Adaptive Biotechnologies, in conjunction with Dr. Chayes’ Boston Microsoft lab, is leveraging the noble T-cell’s “seek, multiply, and destroy” mechanism to change the face of how we diagnose and treat disease. First up, late-stage cancers and auto-immune diseases.

Adaptive was able to demonstrate that it is possible to predict with up to 95 percent accuracy which patient had a particular virus by using their profiled T-cell receptors. It is a bittersweet result, however, as their system didn’t generalize easily. In a new study, they will attempt to predict receptor binding energies of the 10¹² possible receptors to achieve a similar end, building on the work of Mark Davis at Stanford.

THE TAKEAWAY:

Chayes believes where ML has advantages over the traditional approaches of computational biology is the very nature of the problems. The sparseness of the data (think: how “locally” packaged is the data) is better suited to the ML tools and techniques over current methods.

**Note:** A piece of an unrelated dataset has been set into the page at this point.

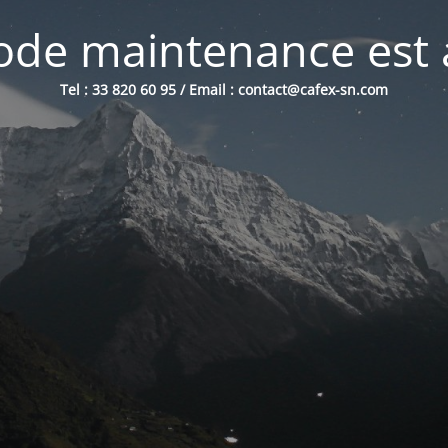
de maintenance est 
Tel : 33 820 60 95 / Email : contact@cafex-sn.com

But clinical research is costly — in particular, drug trials. In cancer immunotherapy, when standard treatments aren’t getting it done, designing the custom-for-you drug can run into million-dollar territory. But, as she explains, “what if you know [a drug] is not going to work [for a patient] or have bad side effects? If you pull those people out, you can get certain drugs that never would have made it through clinical trial approved for the right people.”

THE POTENTIAL IMPACT:

Advancing machine learning to tackle the highly specific, difficult computational problems that are at the intersection of molecular biology and computational science requires the cooperation of large institutions, researchers and startups. By working together for mutual benefit, there is the possibility of a massive payoff for society through reduced costs in treatment or even the eradication of diseases.

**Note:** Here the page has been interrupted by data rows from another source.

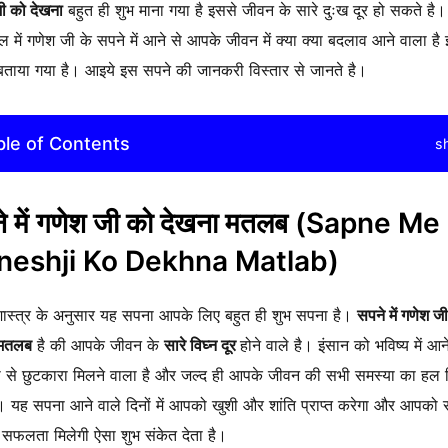
ी को देखना
बहुत ही शुभ माना गया है इससे जीवन के सारे दुःख दूर हो सकते है
ल में गणेश जी के सपने में आने से आपके जीवन में क्या क्या बदलाव आने वाला है
ें बताया गया है। आइये इस सपने की जानकरी विस्तार से जानते है।
ble of Contents
s
े में गणेश जी को देखना मतलब
(Sapne Me
neshji Ko Dekhna Matlab)
 शास्त्र के अनुसार यह सपना आपके लिए बहुत ही शुभ सपना है।
सपने में गणेश ज
 मतलब
है की आपके जीवन के
सारे विघ्न दूर
होने वाले है। इंसान को भविष्य में आन
ी से छुटकारा मिलने वाला है और जल्द ही आपके जीवन की सभी समस्या का हल
। यह सपना आने वाले दिनों में आपको खुशी और शांति प्राप्त करेगा और आपको 
में सफलता मिलेगी ऐसा शुभ संकेत देता है।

Machine Learning and Creativity

PABLO SAMUEL CASTRO, GOOGLE BRAIN LAB, MONTREAL

“I’m really interested in ways to incorporate [machine learning] techniques into live performances, which introduces a whole new level of complexities because I play with other musicians and I can’t be like ‘Ok. Hold on. The model is doing it’s inference… ok, now we can continue.’ It really has to adapt to whatever is happening around it and it has to sound good because I’m usually playing in front of a paying audience.”

— Pablo Samuel Castro on the potential of live jamming with algorithms
@TechAIDE 2019

THE GIST:

Google has a rich history of making art with their AI projects: think dreamscape horrors meets Van Gogh or the first AI-powered Google Doodle in celebration of JS Bach. It is indeed, as Castro beams, “delightfully silly”. A whimsical salute to the giant of Baroque music, it showcases the power of an off-the-shelf model to not just create something unique, but for Castro it was also “a really creative and useful way of getting people in touch in a hands-on fashion with machine learning technologies”.

THE TAKEAWAY:

AI isn’t going to kill the Youtube star, as Castro demonstrated live, jamming with a network on-stage. It represents a new era of creative pursuit, and at the core, reminds us that human beings are creators. All art is rule-breaking of some kind. Machine learning, Castro argues, is just another tool that we can use to break those rules wide open.

THE POTENTIAL IMPACT:

This has the potential to break down walls for artists, enabling creators to build incredible art with the aid of inexpensive tools that formerly only the major record labels or well-funded, “famous” artists had access to. Further, it’s fun. The future of humanity isn’t all about optimization and financial returns. Ultimately, humans will continue to produce and consume art regardless of the practicality or necessity of it, and as we know, there will always be opportunity for innovators who put smiles on people’s faces.

Real Ventures is proud to support TechAide, which raised more than $165,000 for Centraide of Greater Montreal through the 2019 TechAide AI conference.